Yo todavía estaba masticando y no pude hacer más que mirar a Mariana y sonreir.
–Yo creo –dijo Mariana– que los peces no tienen conciencia. Dudo, entonces, que puedan tenerle miedo a la noche. En todo caso, es probable que sientan como negativos o peligrosos ciertos estímulos de los que van a preferir alejarse.
–Eso qué significa –dijo Camila–, ¿qué tengo que preocuparme o que no tengo que preocuparme?
–Creo, Cami, que tu pregunta no tiene respuesta –me animé a decir–, nadie puede saber realmente lo que sienten los peces.
–La verdad que este sándwich está muy rico –dijo, y cambió de tema.
Esa noche me costó dormir. Di vueltas y vueltas en la cama. Cuando logré hacerlo, soñé con los peces del jardín japonés.
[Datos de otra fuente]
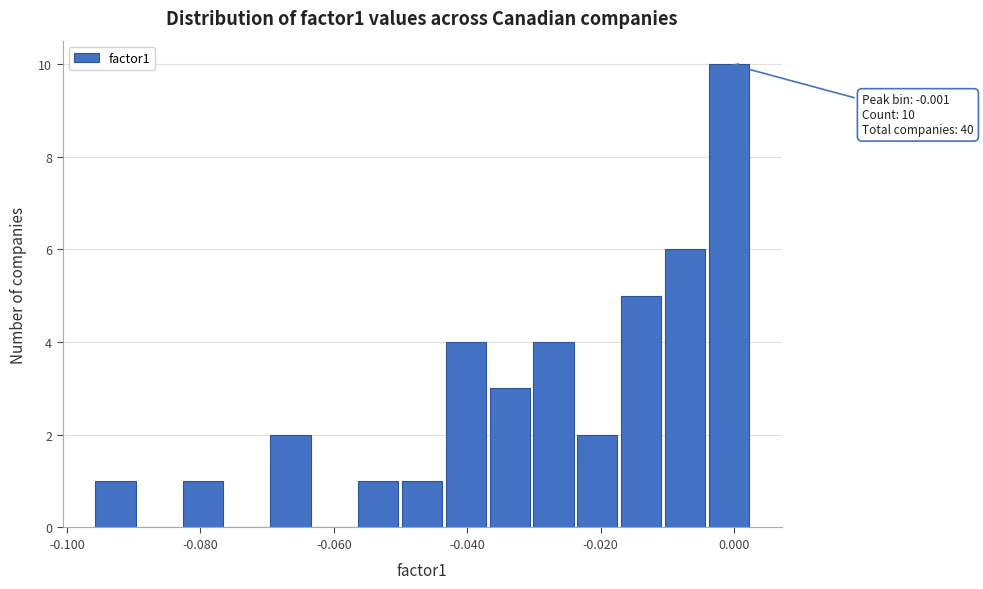

Read against the x-axis, roughly where is the centre of the tallest bar?

0.000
Yo era uno de ellos. Más específicamente, era el gran pez naranja con antifaz negro. Nadaba tranquilo por el estanque y veía todo con ojos de pez. Las piedras y las algas aparecían algo difusas pero eran reconocibles. Cuando miraba hacia arriba me encandilaba una gran explosión de luz y, recortadas como siluetas de papel negro, veía las formas de los árboles y a veces figuras que se movían en la orilla y que eran sinónimo de alimento. Bastaba verlas para sentir un deseo ingobernable de nadar hacia ellas. Mientras avanzaba, a centímetros del fondo arenoso, sintiendo el cosquilleo de las algas a lo largo de mis escamas, pude ver a los otros peces que empezaban a ubicarse entre las piedras para pasar la noche. Ninguno parecía tener miedo, simplemente buscaban un lugar, se acomodaban y allí quedaban flotando, inmóviles. Di mi última ronda y, en un recodo del lago, amparado entre dos piedras, encontré al pequeño pez que ya casi no comía. Estaba muerto de miedo, temblaba y no podía parar de retorcerse.